Segment Start: GIVEN INFORMATION

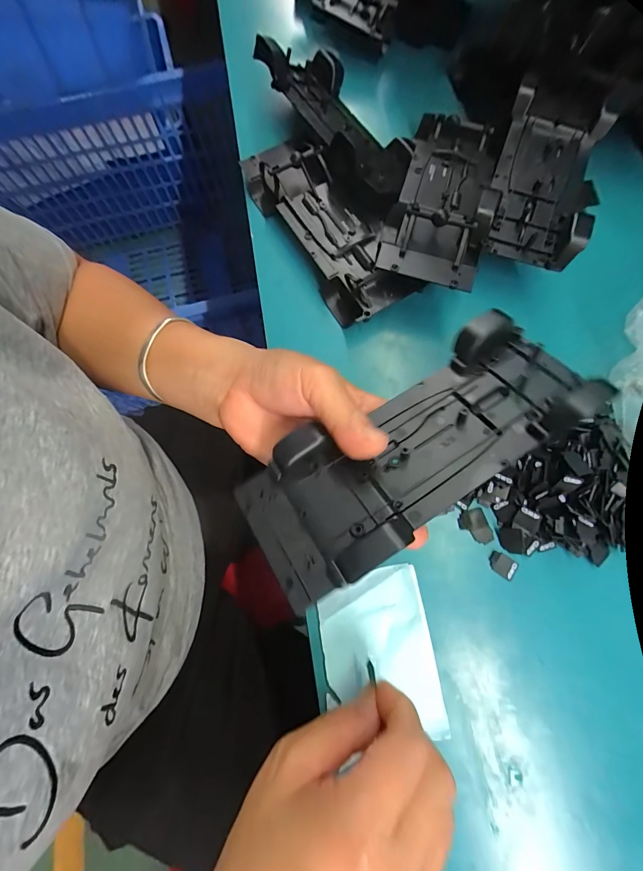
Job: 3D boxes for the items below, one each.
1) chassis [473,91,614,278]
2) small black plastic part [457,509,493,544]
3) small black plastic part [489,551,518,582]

Segment End: GIVEN INFORMATION

[TASK GOAL]: Reproduce the data above in full, exactly as it is, with the pictures left out.

[TASK SOLUTION]:
Job: 3D boxes for the items below, one each.
1) chassis [473,91,614,278]
2) small black plastic part [457,509,493,544]
3) small black plastic part [489,551,518,582]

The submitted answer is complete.